(Saved entries)
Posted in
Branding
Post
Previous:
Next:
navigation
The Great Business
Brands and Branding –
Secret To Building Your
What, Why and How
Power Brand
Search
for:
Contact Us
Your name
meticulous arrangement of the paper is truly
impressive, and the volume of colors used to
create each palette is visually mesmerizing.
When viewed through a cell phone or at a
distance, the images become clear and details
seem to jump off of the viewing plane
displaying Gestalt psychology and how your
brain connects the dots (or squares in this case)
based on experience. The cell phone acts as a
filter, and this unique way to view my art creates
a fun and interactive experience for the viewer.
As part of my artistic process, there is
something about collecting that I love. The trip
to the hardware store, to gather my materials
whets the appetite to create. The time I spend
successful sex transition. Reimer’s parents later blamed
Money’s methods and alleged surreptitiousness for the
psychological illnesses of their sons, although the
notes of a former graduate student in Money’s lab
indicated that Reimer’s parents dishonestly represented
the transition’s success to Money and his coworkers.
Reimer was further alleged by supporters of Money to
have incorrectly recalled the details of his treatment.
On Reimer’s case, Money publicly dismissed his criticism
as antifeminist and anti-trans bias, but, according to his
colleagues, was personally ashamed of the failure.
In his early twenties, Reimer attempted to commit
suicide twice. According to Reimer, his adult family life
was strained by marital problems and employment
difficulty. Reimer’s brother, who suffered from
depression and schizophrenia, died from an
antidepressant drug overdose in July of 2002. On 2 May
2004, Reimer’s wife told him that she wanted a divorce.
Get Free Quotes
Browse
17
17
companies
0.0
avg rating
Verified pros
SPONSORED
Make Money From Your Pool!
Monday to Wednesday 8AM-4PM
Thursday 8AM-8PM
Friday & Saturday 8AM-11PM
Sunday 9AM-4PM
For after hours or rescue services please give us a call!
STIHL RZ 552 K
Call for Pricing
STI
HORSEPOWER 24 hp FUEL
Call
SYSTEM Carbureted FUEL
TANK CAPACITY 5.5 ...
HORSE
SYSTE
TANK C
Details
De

--

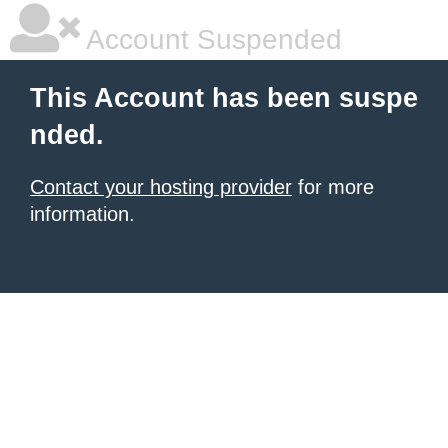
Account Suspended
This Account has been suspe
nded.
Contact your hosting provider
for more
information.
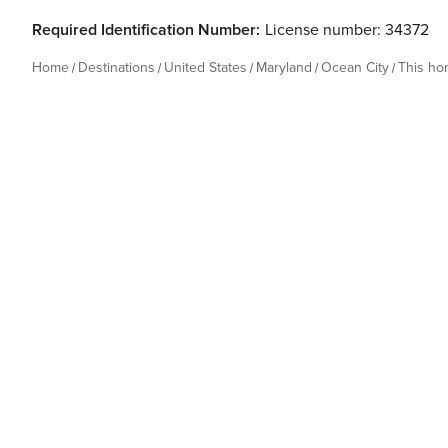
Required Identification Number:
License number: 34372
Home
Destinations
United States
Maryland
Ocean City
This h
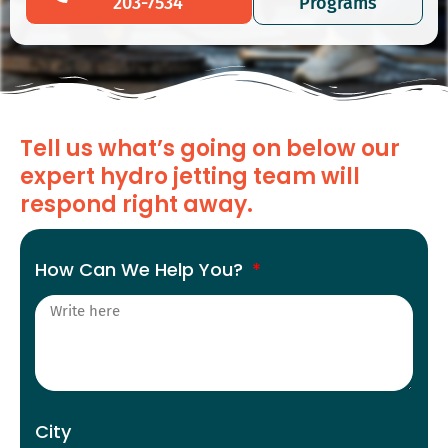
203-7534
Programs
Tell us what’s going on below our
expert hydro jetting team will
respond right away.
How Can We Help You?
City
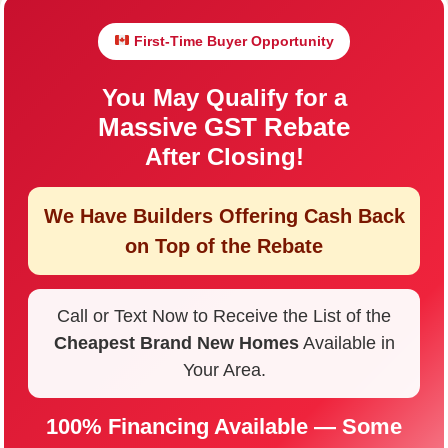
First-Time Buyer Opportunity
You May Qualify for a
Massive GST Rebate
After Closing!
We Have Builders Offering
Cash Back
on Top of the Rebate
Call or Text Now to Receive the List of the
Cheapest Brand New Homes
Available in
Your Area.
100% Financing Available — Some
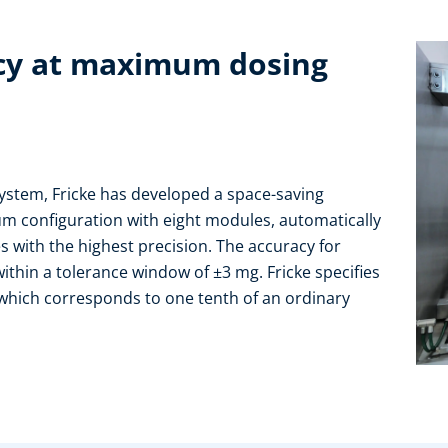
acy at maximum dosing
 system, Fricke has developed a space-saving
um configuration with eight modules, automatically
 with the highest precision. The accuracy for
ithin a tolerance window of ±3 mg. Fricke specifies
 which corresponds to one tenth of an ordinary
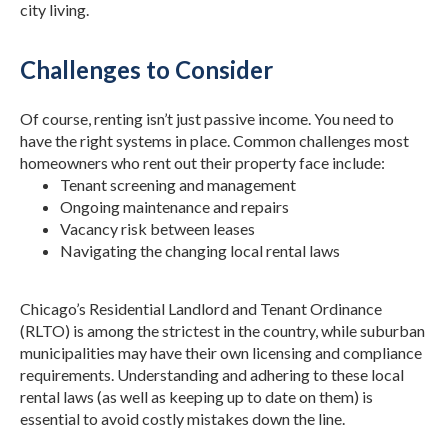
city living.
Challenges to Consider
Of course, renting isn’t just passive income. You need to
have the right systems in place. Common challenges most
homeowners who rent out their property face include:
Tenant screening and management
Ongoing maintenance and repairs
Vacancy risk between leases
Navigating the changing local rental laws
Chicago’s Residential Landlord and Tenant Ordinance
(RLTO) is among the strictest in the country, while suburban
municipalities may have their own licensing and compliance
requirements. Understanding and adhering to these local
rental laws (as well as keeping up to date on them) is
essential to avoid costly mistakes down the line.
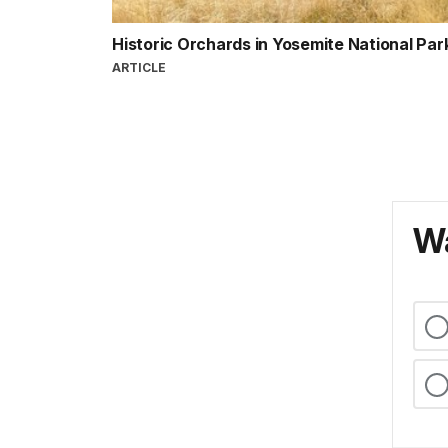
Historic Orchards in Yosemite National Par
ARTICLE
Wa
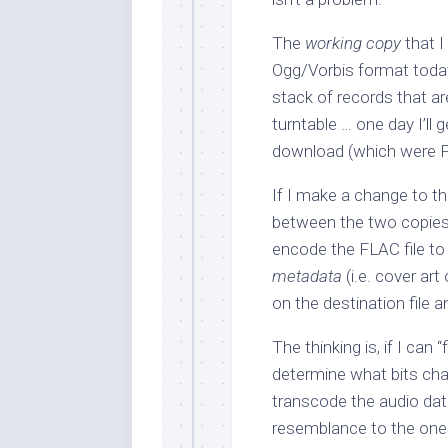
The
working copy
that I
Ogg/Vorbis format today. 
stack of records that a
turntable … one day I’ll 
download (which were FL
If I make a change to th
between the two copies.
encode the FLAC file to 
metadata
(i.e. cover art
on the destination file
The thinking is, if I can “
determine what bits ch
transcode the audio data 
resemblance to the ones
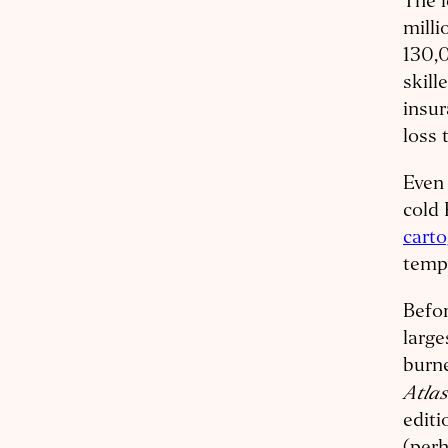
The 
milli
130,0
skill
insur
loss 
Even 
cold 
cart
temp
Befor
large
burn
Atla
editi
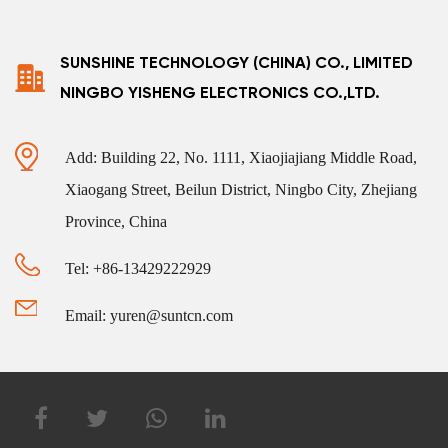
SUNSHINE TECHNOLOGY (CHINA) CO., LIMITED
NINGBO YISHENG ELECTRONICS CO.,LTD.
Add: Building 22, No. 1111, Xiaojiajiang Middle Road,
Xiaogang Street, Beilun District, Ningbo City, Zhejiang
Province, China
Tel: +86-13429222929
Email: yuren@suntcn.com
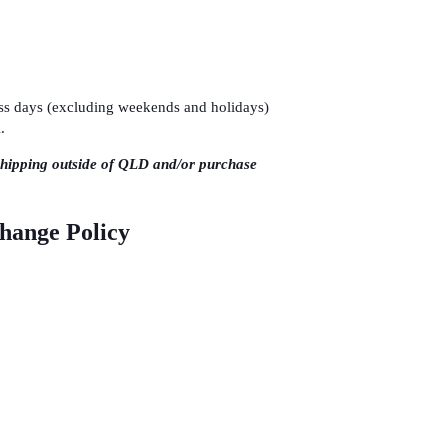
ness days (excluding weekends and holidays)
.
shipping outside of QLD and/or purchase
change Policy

...

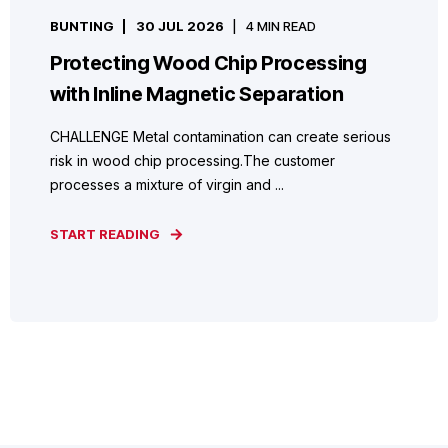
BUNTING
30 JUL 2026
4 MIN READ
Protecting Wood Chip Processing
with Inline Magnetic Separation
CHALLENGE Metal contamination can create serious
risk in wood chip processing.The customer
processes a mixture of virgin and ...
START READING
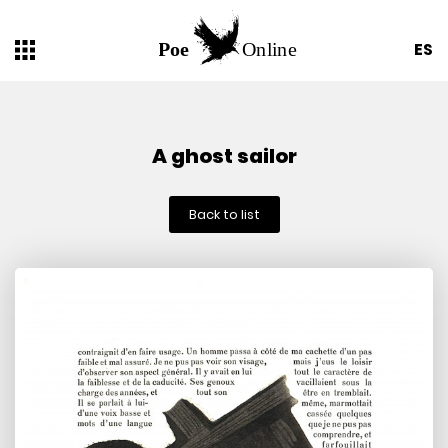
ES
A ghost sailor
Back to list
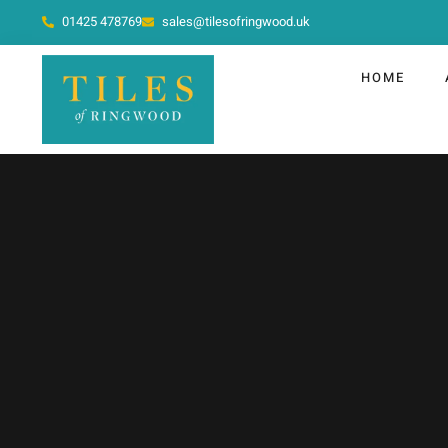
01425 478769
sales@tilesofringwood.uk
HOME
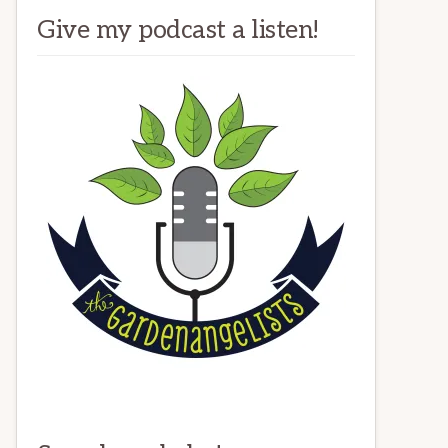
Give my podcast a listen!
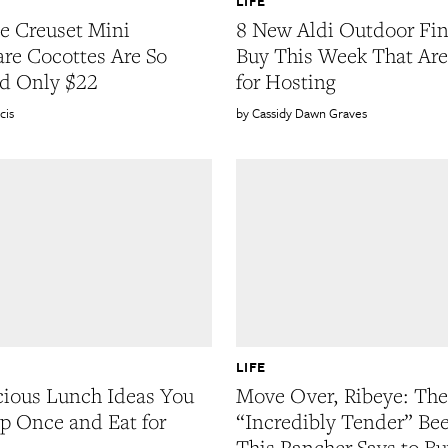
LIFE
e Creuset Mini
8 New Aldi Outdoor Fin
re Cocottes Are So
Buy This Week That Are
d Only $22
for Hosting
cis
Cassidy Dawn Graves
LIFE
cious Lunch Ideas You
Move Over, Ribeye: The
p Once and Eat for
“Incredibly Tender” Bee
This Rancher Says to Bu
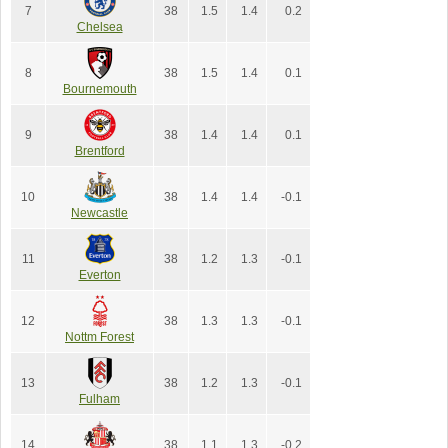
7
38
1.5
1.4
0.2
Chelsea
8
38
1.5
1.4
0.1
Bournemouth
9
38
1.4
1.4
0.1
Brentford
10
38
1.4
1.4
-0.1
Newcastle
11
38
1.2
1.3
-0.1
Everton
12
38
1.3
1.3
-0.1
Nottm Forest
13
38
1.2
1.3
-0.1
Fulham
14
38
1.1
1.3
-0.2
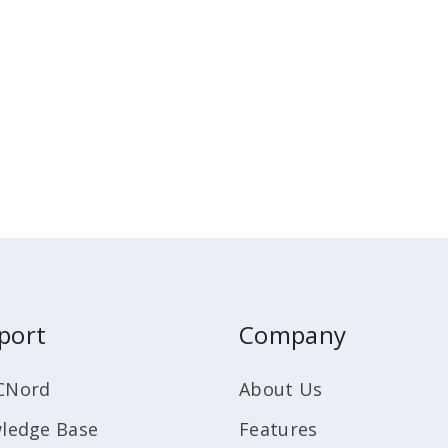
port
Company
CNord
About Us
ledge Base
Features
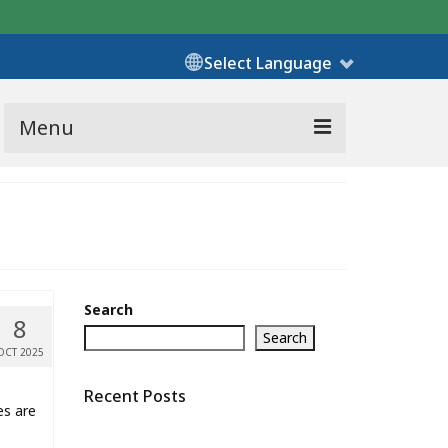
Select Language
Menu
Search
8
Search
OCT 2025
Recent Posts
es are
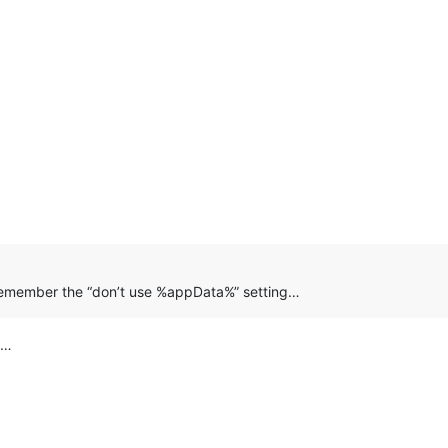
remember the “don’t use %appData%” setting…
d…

> **What you need to do**
Within the entries above, how many lines contain the word "Building"? State the number only.

> **Answer space**
2